The Source of Knowledge
Teachers have a great deal of knowledge about their practice and their students that no one else possesses and that is incredibly valuable to other teachers. Professional development too often ignores teachers' knowledge of practice, generated when teachers treat their classrooms as "sites for intentional investigation."2
When teachers investigate their own practice, they develop a deep understanding of their own teaching and of their students, with experts' knowledge for practice acting as a resource to inform their work. Once our administration became involved, our walk-throughs changed from a space for teachers to share their knowledge with one another to a platform for top-down delivery of instructional strategies.
I have found from my experience that the paradigm of teachers implementing expert-generated "best practices" disempowers teachers. Best practices are often pitched as short, easy "fixes" for teachers to start using right away, but it takes time, effort, and learning for teachers to successfully incorporate them into their teaching. I can now see elements of best practices endorsed by experts woven into my teaching, but they emerged gradually, through methodical and purposeful observation and study of my teaching, my students, and my context, with the help of colleagues. The message that there is a body of techniques that will make any teacher successful disregards what teachers already know about their teaching.
Best practices are doomed to failure when administrators pressure teachers to quickly implement them without taking time to embed them in what they already do.

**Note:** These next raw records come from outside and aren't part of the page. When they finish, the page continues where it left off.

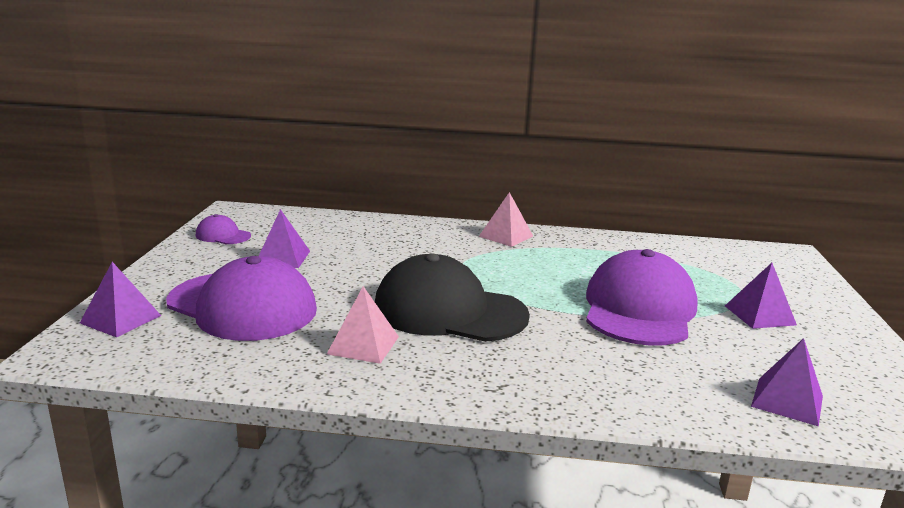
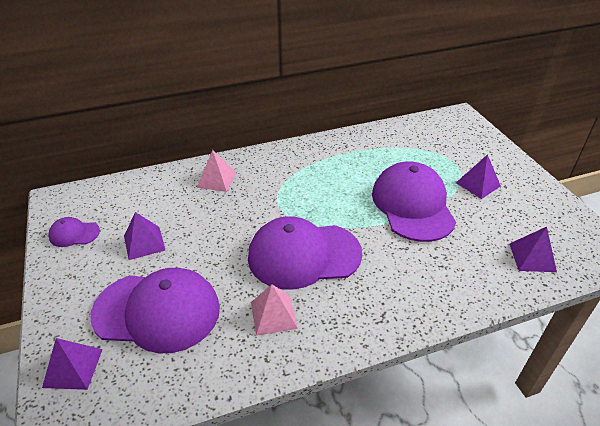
camera: 25 degrees left, 20 degrees up
(449, 311) = (304, 255): black cap -> purple cap
(506, 236) = (285, 158): pink pyramid -> pink pyramid (216, 179)

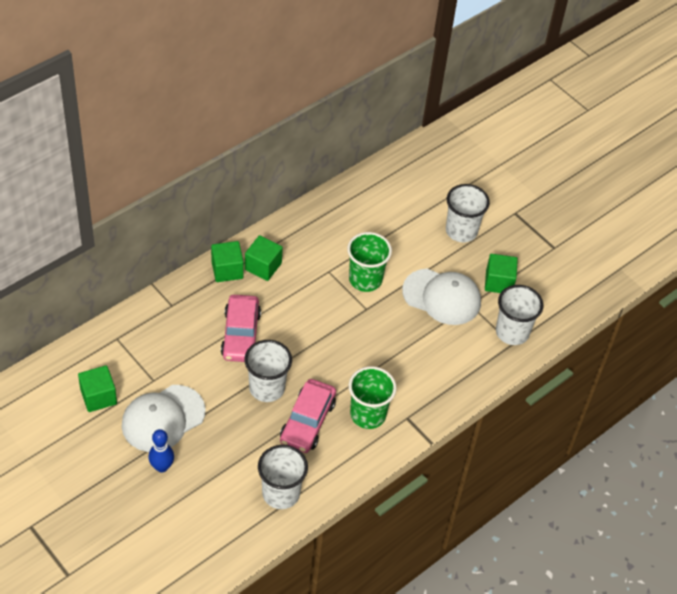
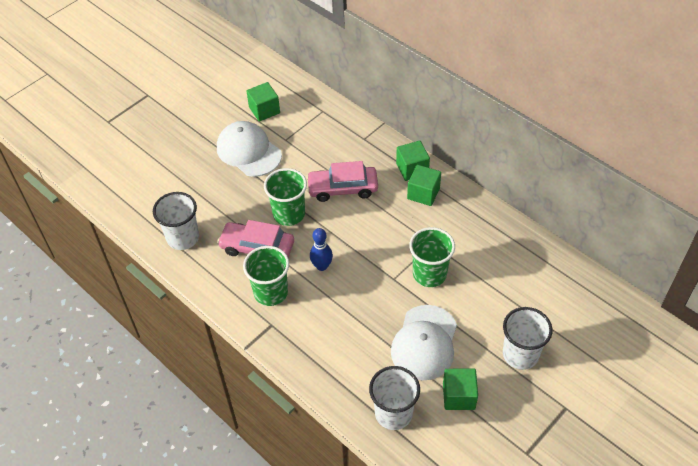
camera: 90 degrees right, 0 degrees up
(162, 467) = (203, 158): blue bowling pin -> blue bowling pin (322, 266)
(267, 388) = (289, 214): white cup -> green cup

And when a so-called easy fix fails to yield the promised results, teachers are left with no way forward because they have relied on external expertise. Recurring cycles of pressure to implement expert strategies put us in a powerless position and build a wedge between administrators and teachers, such that any new mandate for improving practice is met with resistance and hostility.
What Teachers Need
In my experience, the vast majority of teachers are doing their absolute best, every day, to educate students. This makes us the solution to many of the problems of public education because we know our students best and spend the most time with them. The top-down flow of expertise and knowledge about teaching disempowers teachers from improving their own practice.
Teachers need space and time to engage in authentic learning. When teachers are supported and encouraged to inquire deeply about their teaching, are trusted to do this work with integrity, and are seen as sources of knowledge and expertise, they can make meaningful changes to their instruction. When administrators act as allies and thinking partners, teachers and administrators can come to the table and together craft an experience in which teachers make improvements that enhance student learning; a goal on which everyone can agree.
Downey, C. J., Steffy, B. E., English, F. W., & Frase, L. E., & Poston, W. K. (2004). The three-minute classroom walk-through: Changing school supervisory practice one teacher at a time. Thousand Oaks, CA: Corwin.
Cochran-Smith, M., & Lytle, S. L. (1999). Relationships of knowledge and practice: Teacher learning in communities. Review of Research in Education, 24, 249–305.
Rebecca Van Tassell is a science teacher at Horace Greeley High School in Chappaqua, New York, and a teaching fellow with the Knowles Science Teaching Foundation.